O Prof. Faustino Teixeira, da UFJF (Universidade Federal de Juiz de Fora) em seu texto Faces do catolicismo brasileiro contemporâneo discorre que muitos autores têm sublinhado que a RCC tem exercido um papel de ambivalência no interior da Igreja Católica, no sentido de que de um lado afirma-se identitariamente pela doutrina tradicional, mas de outro, favorece a uma dinâmica espiritual que acaba corroborando para certa autonomia e transversalidade (TEIXEIRA; MENEZES, 2009). A assertiva não pretende demonstrar que a RCC seja o único ou um dos grandes “problemas” da Igreja. Teixeira, está apenas desnaturalizando a questão e apontando para o que seria o cerne do contexto religioso católico, que é de um catolicismo com vários outros estilos, ou seja, está-se a tratar de um pluralismo religioso. A socióloga do Centro de Estatística Religiosa e Investigações Sociais (CERIS) Sílvia Fernandes (2004) sugere o termo intra-pluralismo92 religioso.

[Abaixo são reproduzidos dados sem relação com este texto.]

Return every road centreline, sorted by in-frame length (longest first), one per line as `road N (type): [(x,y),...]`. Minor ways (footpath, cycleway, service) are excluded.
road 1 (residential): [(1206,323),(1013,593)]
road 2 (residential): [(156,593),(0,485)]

92 Intra-pluralismo é a existência de modos plurais de pertença a uma mesma instituição (FERNANDES, 2004, p. 50).

Em outras palavras, a principal questão de pano de fundo sobre a postura da Igreja com relação a RCC e aos outros movimentos, está baseada no fato de que a pluralidade é um traço constitutivo do catolicismo brasileiro, inserido na modernidade e num mundo de múltiplas alternativas (FERNANDES, 2004). A RCC é um dos muitos outros sinais contemporâneos do pluralismo religioso e, expecificamente, do pluralismo intra-religioso no catolicismo.

A plasticidade dos modos de ser católico no Brasil é expressão de uma genuidade brasileira, caracterizada pela grande ampliação das possibilidades de comunicação com o sagrado ou com o “outro mundo”. [...] Não dá para situar o catolicismo brasileiro num quadro de homogeneidade. Na verdade, existem muitos “estilos culturais de ‘ser católico’”, como vêm mostrando os estudiosos que se debruçam sobre esse fenômeno. São malhas diversificadas de um catolicismo, ou poder-se-ia mesmo falar em catolicismos” (TEIXEIRA; MENEZES, 2009, p. 19).

A questão do pluralismo religioso constitui-se um dos principais desafios para as Igrejas, uma vez que a liberdade religiosa é seu principal vetor, afirma Sílvia Fernandes (2004). Dito de outra maneira, o pluralismo interpela a Igreja porque a obriga ao descentramento por conta das reinterpretações polifônicas ou de múltiplas vozes da tradição feitas pelos próprios fiéis, que competem e negociam entre si, num processo de enunciação e performance constante, como apontado acima por Steil (2009).

Essas reinterpretações são facilitadas pela velocidade e expansão da comunicação nos dias atuais, pelo avanço tecno-científico e pela insatisfação com as formas históricas de organização do sistema de crenças (FERNANDES, 2004, p. 50).

É importante destacar que nesse contexto torna-se mais claro e, portanto, possível compreender-se as situaçãoes ou estados liminaridades internos no catolicismo. Tais liminaridades são externalizadas através dessas mesmas tribos (no caso desta pesquisa, os Guerreiros de Oração) para que possam se apresentar como unidades temporais/históricas, com suas próprias especificidades.

Os Guerreiros de Oração são católicos ativos e inventivos da cultura e da tradição religiosa, mas às suas maneiras, por isso, nas fronteiras, na liminaridade,

instáveis, híbridos e em processo, e não como algo que persiste ou que se transmite mecanicamente de uma geração à outra.